Agopyan, Ashkhen
Ashkhen Agopyan, an Armenian, resided in Odessa with her husband and two daughters. Their apartment was in a four-story building on 41 Serova St. Among Ashkhen’s neighbors and friends was Olga Rabinovich.
In the first days of the German-Soviet war both Olga’s and Ashkhen’s husbands were conscripted to the Army. Left without the breadwinners, the women and children tried to survive, supporting each other. With the occupation of Odessa by the Germans and their Romanian allies the financial hardships were supplemented by fears for the fate of Olga’s daughters, the three-year-old Dina and the baby Manya, whose father Yakov Rabinovich was a Jew. At first the authorities allowed Olga and her daughters to remain in their apartment, under the condition that Olga register daily at the police station. One day at the end of December 1941 Dina and Manya were forcefully taken from their home first to the Odessa prison, and then to the Jewish ghetto. Olga followed her children.
As soon as Ashkhen found out about their arrest she headed to the ghetto, with groceries, a blanket and some diapers for little Manya. She found Olga living in unbearable conditions: an unheated shack that served as a home for several Jewish families, without any furniture or elementary sanitation. Olga was desperate and her children cried of cold and hunger. Ashkhen tried to calm them down by promising to help.
Over the next few months Ashkhen and her teenage daughters provided Olga with food and other necessities. Once in a while Olga would leave the children under the care of her neighbors in the ghetto and visit Ashkhen or her relatives, planning an escape.
In the summer of 1942 Olga and her daughters were transported out of the ghetto to one of the camps outside Odessa. En route, while still in the city, someone attempted an escape. Using the moment of turmoil Olga grabbed her daughters and ran. Late in the evening they came to their apartment building on 41 Serova Street;but by now others had occupied their flat.

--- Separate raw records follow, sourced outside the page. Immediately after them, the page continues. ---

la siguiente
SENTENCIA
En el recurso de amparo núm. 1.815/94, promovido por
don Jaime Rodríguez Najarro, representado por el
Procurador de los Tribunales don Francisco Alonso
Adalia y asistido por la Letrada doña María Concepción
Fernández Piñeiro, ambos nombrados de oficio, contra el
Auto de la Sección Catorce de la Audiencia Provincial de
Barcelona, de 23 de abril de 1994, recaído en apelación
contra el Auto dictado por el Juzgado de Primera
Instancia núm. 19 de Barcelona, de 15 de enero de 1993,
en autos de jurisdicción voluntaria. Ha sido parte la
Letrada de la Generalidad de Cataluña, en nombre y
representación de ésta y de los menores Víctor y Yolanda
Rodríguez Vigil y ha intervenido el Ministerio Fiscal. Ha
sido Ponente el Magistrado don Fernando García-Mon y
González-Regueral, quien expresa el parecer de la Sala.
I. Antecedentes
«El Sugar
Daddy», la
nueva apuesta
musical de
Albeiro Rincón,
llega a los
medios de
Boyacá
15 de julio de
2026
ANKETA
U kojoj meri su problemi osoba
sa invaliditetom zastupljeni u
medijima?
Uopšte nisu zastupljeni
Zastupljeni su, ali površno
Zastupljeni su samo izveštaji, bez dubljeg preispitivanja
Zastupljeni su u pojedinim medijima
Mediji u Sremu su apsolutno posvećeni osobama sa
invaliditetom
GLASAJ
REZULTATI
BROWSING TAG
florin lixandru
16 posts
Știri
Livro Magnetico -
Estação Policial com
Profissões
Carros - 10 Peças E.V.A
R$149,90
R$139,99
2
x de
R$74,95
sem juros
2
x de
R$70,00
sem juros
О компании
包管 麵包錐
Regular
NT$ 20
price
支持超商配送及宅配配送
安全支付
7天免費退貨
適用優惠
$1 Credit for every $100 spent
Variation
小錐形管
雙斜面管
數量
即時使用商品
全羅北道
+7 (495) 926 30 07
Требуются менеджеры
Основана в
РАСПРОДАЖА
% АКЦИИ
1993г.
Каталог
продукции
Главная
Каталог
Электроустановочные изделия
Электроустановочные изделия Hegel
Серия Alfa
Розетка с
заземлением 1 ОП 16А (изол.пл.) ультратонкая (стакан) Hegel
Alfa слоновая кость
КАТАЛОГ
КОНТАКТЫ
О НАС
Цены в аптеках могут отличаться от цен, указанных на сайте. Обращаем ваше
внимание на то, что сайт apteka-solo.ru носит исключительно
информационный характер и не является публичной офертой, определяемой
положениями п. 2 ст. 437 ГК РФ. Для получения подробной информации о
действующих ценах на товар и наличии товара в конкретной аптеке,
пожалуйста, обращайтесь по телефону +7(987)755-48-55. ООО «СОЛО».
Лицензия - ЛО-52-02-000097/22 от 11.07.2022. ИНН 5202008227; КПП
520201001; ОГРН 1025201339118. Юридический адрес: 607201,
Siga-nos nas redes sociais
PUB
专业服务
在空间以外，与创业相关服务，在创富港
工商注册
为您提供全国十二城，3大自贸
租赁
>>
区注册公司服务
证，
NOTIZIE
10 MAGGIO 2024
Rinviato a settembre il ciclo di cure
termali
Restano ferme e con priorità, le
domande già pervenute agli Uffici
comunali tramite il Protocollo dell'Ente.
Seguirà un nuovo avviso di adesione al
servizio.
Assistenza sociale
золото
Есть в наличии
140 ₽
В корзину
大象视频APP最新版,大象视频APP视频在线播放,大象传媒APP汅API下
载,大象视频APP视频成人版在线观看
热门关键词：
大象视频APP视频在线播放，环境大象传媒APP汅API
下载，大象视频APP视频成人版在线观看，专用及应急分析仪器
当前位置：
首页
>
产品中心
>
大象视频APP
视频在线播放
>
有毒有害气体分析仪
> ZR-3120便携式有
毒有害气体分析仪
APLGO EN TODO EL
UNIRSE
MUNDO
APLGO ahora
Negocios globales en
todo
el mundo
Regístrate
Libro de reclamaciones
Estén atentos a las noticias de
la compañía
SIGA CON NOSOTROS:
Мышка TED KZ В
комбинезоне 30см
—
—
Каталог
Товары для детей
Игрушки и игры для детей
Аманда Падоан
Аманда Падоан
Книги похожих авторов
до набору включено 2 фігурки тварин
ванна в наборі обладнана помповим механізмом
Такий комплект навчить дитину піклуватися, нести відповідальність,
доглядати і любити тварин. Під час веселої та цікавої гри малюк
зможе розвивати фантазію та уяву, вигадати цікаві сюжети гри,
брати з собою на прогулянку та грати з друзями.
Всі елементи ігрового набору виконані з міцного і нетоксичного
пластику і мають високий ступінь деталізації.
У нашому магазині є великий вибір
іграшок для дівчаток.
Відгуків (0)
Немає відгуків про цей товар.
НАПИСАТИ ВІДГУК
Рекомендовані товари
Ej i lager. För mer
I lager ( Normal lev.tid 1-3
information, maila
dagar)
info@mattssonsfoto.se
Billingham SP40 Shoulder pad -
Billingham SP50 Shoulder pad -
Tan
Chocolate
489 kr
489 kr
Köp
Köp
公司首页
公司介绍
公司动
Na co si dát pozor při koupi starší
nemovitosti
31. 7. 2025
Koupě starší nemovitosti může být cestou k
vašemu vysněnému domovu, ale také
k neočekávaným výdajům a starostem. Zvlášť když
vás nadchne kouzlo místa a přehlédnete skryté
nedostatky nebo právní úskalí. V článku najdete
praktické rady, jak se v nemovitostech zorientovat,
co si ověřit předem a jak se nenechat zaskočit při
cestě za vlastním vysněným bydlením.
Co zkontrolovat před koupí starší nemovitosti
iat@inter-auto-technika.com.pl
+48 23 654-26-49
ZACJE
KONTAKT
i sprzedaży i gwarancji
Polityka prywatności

Ashkhen and her neighbors from the ground flood, the Bilich family, led the escapees to the coal cellar, where they spent the following 18 months. Together they cleaned part of the cellar and made beds and a table out of old wooden boxes. In spite of all the efforts to turn the place into habitable living quarters, the cellar remained damp and cold, full of rats. When the cold became unbearable, Olga and her children would risk being caught and go to Ashkhen or their relatives in order to warm up.
After the liberation of Odessa, in April 1944, Ashkhen was informed by the army that her husband had died in battle. Yakov Rabinovich returned home safe and sound. Ashkhen and Olga remained friends until the latter’s early death, in 1955.
On January 17, 2010, Yad Vashem recognized Ashkhen Agopyan as a Righteous Among the Nations.